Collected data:
━━━━

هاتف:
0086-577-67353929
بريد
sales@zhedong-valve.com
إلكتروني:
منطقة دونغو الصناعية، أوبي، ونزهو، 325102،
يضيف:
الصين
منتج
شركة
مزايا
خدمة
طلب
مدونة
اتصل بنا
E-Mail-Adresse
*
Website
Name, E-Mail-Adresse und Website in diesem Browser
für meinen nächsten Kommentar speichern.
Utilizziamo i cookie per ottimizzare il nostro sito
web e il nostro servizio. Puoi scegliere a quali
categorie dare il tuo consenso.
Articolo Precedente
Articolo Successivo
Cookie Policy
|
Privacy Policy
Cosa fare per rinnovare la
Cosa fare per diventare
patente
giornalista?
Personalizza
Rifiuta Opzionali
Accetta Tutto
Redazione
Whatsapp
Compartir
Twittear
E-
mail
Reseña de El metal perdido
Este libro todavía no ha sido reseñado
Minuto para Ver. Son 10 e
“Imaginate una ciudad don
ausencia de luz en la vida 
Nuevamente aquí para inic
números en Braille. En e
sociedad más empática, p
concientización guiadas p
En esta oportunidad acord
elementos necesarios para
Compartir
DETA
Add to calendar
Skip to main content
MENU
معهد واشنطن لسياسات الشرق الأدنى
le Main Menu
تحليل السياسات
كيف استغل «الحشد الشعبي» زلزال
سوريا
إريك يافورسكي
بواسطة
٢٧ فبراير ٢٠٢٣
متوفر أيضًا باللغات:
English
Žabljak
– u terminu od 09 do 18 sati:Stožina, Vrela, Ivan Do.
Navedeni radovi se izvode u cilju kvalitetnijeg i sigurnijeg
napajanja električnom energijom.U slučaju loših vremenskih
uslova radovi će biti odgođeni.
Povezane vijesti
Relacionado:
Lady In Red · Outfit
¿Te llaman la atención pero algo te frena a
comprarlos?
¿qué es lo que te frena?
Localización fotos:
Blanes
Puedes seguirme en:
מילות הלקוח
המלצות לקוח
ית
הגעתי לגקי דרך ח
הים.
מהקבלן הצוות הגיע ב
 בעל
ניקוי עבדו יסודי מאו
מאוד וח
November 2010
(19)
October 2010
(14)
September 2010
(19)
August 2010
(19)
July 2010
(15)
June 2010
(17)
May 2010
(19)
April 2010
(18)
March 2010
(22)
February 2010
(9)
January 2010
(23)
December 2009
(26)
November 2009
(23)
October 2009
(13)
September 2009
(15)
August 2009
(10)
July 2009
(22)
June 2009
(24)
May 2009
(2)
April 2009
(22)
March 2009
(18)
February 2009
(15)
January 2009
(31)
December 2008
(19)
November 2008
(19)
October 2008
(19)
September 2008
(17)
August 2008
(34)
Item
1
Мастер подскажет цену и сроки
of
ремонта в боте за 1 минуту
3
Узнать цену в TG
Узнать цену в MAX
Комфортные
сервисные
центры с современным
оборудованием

━━━━

A single figure is required: the number of lines in the entries that hold the string "October".

3